The developed ALP score has a good predictive value and includes well-recognized CT findings. The data indicate that, in the presence of two or more of four CT findings, the decision whether to start treatment could be made quite reliably, without true additional value of other diagnostic tests. This could lead to a reduction in treatment delay that is associated with additional tests. Although the cut-off point of ≥2 yielded the highest overall discriminatory value, each additional point was associated with an increased risk, and clinical reasoning (particularly with scores of 1 and 3) remains important for treatment decision-making. To this regard, endoscopy after esophagectomy may be useful in cases where the results of the CT-scan are uncertain. Endoscopy has proven to be an accurate method to diagnose anastomotic leakage [14, 15].

In the current study in appeared counterintuitive that empyema fell out of the multivariable model, as it was highly predictive in univariable analysis. However, in multivariable prediction modeling the outcome (anastomotic leakage) is predicted based on values of a set of predictor variables (CT parameters). This method allows us to assess the impact of multiple predictor variables in the same model. In the current series at least two or more predictor variables that were highly suggestive for anastomotic leakage (i.e., fluid collection, air cavity, wall discontinuity, and fistula) were present in all 12 patients with empyema. Therefore, the added value of empyema - over the other predictor variables - for the prediction of anastomotic leakage was redundant in the current model, and therefore lost its significance. However, the fact remains that in clinical practice the presence of empyema on a postoperative CT scan is highly suggestive for the presence of an anastomotic leak.

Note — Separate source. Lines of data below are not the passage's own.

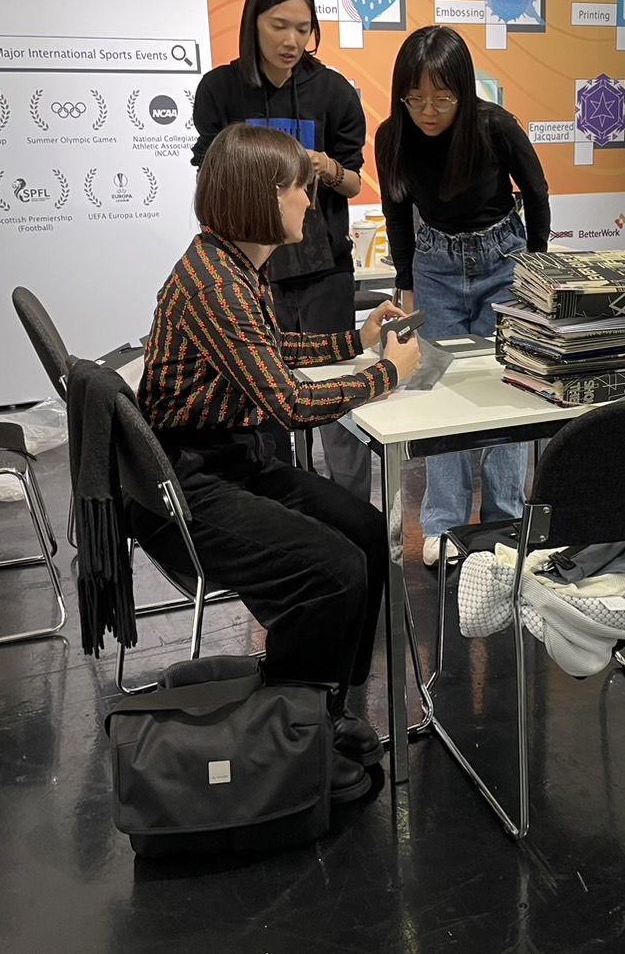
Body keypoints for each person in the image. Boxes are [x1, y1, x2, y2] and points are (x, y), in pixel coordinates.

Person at [139, 123, 422, 800]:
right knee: (334, 568)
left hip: (226, 461)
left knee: (364, 534)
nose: (309, 201)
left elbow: (264, 353)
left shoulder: (230, 264)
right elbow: (288, 403)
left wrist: (356, 341)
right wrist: (386, 373)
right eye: (300, 188)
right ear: (266, 195)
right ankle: (290, 738)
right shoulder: (217, 282)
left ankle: (322, 709)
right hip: (188, 485)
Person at [191, 0, 374, 502]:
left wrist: (325, 167)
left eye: (303, 28)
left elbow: (354, 180)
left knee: (337, 406)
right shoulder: (220, 90)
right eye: (279, 26)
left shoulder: (333, 91)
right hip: (253, 273)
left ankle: (350, 511)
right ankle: (282, 511)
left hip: (324, 268)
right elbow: (209, 176)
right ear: (254, 23)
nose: (292, 40)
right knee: (264, 406)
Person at [375, 26, 551, 567]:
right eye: (416, 99)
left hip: (504, 261)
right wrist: (406, 283)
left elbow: (537, 192)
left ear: (464, 91)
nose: (428, 112)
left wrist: (536, 270)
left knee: (509, 388)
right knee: (438, 391)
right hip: (435, 265)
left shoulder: (495, 126)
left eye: (442, 99)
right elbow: (396, 211)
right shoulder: (392, 136)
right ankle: (444, 525)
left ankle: (505, 520)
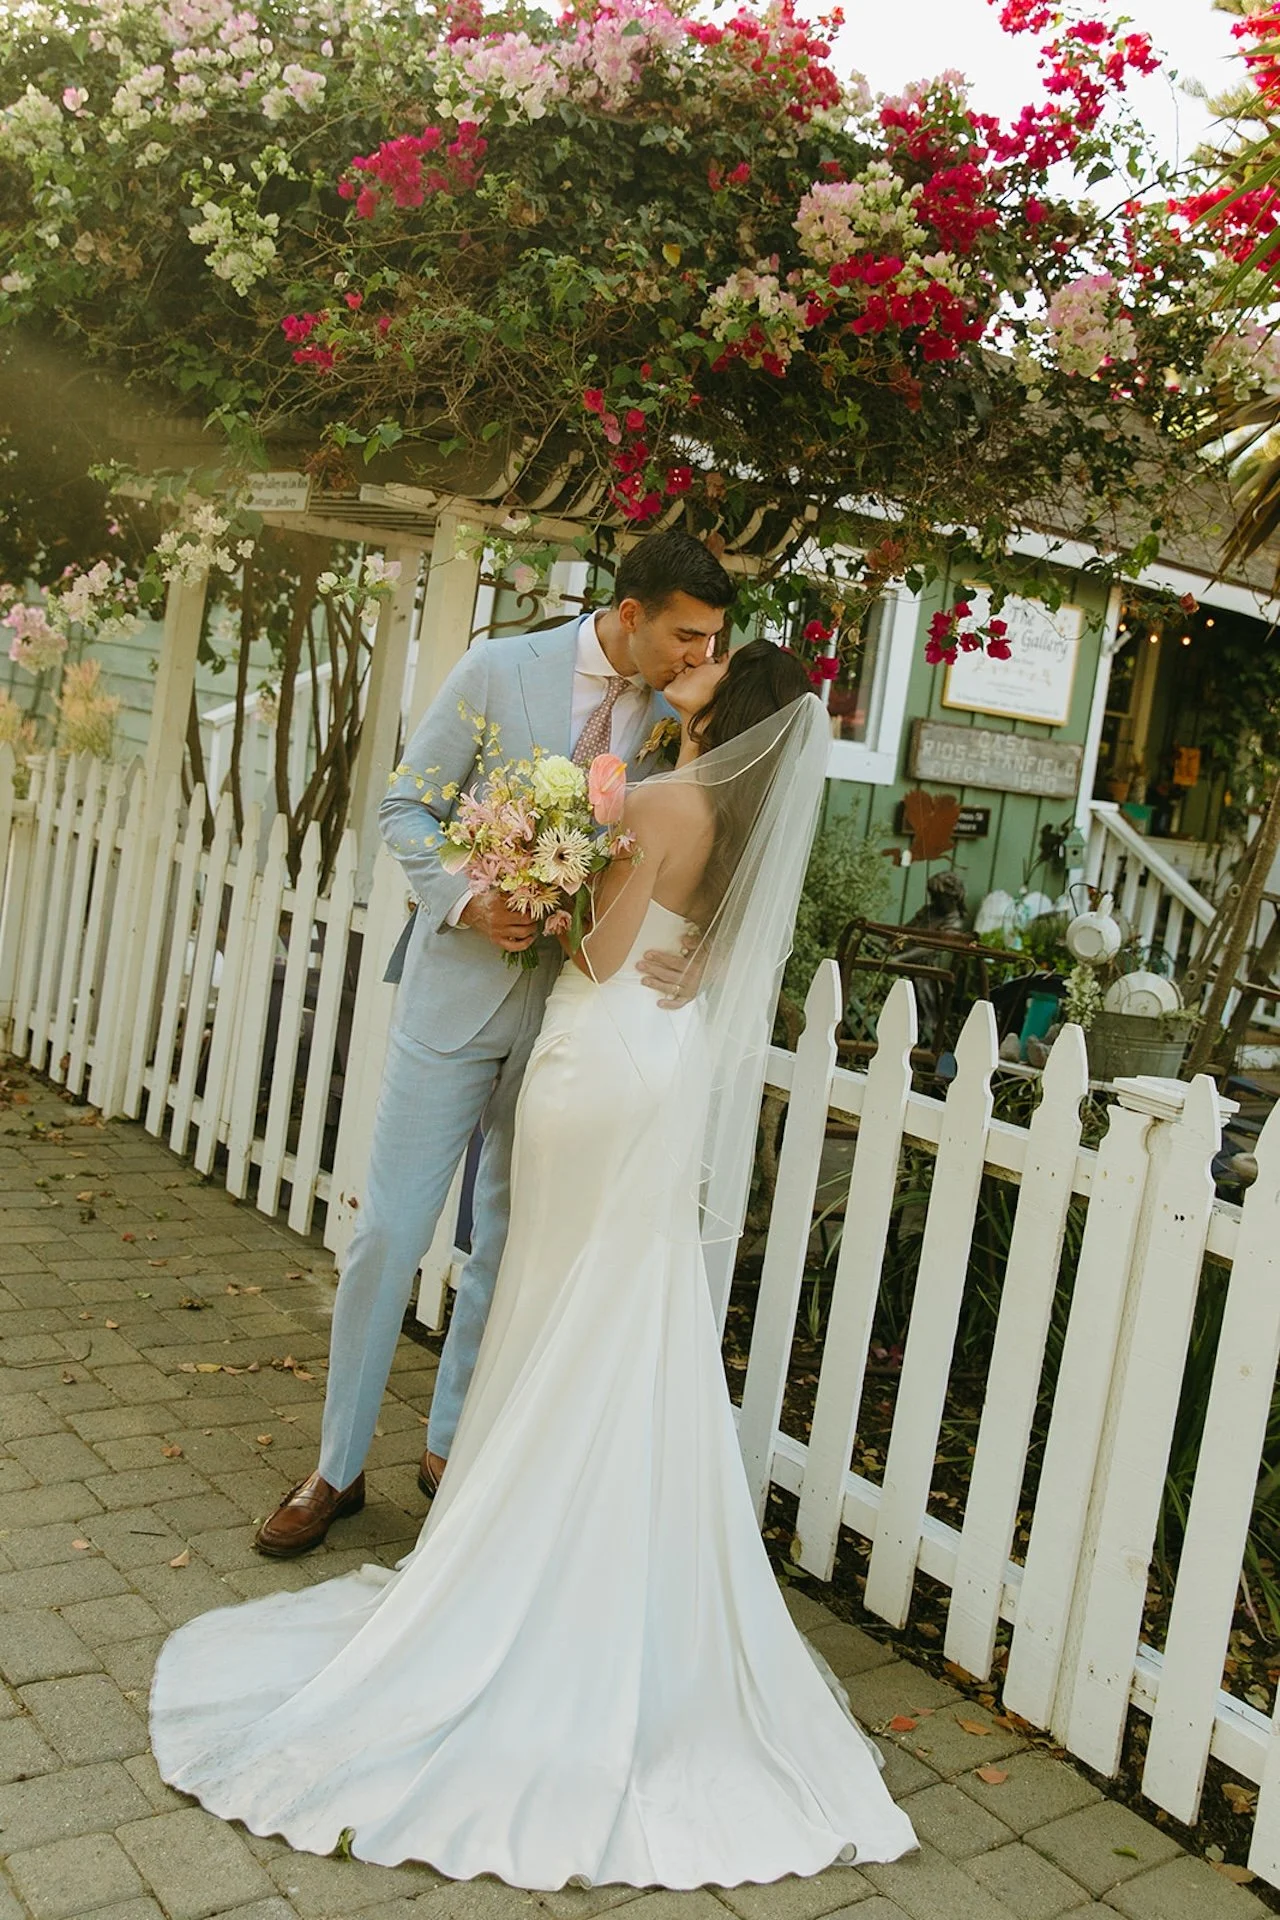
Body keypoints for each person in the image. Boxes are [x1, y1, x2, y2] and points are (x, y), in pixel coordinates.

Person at [151, 640, 918, 1890]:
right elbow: (694, 946)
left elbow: (598, 956)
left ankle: (526, 1550)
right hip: (650, 1072)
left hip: (591, 1061)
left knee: (560, 1296)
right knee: (620, 1304)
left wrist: (555, 875)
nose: (695, 662)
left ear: (731, 704)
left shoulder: (666, 800)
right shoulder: (732, 814)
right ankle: (607, 1555)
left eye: (714, 659)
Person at [254, 529, 734, 1556]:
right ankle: (335, 1466)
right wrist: (467, 898)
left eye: (712, 639)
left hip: (573, 1018)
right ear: (633, 611)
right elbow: (405, 803)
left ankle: (449, 1443)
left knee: (505, 1238)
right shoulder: (495, 665)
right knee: (390, 1229)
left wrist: (703, 950)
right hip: (456, 994)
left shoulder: (683, 720)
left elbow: (718, 844)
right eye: (686, 635)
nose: (699, 655)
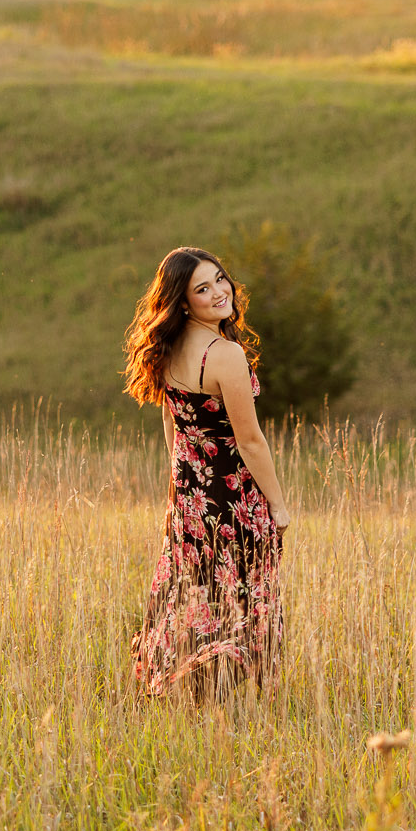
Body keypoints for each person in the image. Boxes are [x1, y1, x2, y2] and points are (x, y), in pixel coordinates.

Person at [123, 245, 290, 703]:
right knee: (241, 594)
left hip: (191, 497)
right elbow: (250, 440)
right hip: (234, 499)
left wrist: (181, 487)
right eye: (202, 288)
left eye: (220, 279)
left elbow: (172, 421)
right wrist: (278, 504)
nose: (219, 292)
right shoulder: (225, 354)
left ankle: (195, 692)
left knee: (198, 591)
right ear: (182, 302)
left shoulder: (170, 348)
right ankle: (229, 698)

Various limitations apply to this study. First, this study is limited by its retrospective nature. Second, the specific CT findings may be subject to interobserver variability. Standardization of mediastinal CT findings may overcome this problem. Finally, external validation of the prediction score is warranted since there is a risk of model overfitting due to multiple testing and differences with other patient populations (e.g., prevalence of leakage, use of other surgical techniques).

In conclusion, this study demonstrates that the presence of mediastinal fluid, mediastinal air, esophagogastric wall discontinuity and a fistula on a postoperative CT scan are independently and significantly associated with anastomotic leakage after esophagectomy in patients with a clinical suspicion of anastomotic leakage. Based on these items a CT-based anastomotic leakage prediction score was developed with superior discriminatory ability compared to systematic subjective CT assessment and original CT interpretation for the detection of anastomotic leakage after esophagectomy.